Record excerpts Start Marker

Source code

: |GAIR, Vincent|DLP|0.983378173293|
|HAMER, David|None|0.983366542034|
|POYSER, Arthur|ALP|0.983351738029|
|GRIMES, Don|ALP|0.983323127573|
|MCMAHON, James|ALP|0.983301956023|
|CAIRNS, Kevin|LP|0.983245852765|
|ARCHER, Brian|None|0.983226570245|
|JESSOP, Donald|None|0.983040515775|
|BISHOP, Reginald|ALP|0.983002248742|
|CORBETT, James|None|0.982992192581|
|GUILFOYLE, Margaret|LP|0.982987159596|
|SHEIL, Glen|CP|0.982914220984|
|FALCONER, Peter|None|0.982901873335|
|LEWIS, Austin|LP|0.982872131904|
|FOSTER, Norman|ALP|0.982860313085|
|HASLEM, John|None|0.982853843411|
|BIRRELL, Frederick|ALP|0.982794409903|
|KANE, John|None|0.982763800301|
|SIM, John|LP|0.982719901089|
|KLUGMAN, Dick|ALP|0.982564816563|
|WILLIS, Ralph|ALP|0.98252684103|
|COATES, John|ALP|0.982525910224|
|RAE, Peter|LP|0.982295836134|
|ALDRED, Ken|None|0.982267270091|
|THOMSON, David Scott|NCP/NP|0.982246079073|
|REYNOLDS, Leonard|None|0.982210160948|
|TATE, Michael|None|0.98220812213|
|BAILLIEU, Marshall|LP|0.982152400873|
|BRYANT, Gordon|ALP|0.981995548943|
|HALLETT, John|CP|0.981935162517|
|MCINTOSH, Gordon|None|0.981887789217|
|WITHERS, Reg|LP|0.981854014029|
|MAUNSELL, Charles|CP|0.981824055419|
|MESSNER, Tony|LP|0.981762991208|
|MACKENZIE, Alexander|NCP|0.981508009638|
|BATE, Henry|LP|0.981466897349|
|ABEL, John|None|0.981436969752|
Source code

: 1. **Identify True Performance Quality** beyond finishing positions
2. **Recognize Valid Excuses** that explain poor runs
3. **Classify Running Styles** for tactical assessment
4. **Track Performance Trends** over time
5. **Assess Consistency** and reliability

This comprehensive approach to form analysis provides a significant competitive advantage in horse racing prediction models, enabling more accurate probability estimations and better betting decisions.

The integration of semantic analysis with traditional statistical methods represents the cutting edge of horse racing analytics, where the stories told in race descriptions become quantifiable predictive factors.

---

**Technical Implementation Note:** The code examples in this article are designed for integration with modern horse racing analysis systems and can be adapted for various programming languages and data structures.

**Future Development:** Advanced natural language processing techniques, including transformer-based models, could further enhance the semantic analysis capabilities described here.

Record excerpts End Marker

Task prompt — Wherever "integration" appears in a line of the entries, copy that line.

Response area —
The integration of semantic analysis with traditional statistical methods represents the cutting edge of horse racing analytics, where the stories told in race descriptions become quantifiable predictive factors.
**Technical Implementation Note:** The code examples in this article are designed for integration with modern horse racing analysis systems and can be adapted for various programming languages and data structures.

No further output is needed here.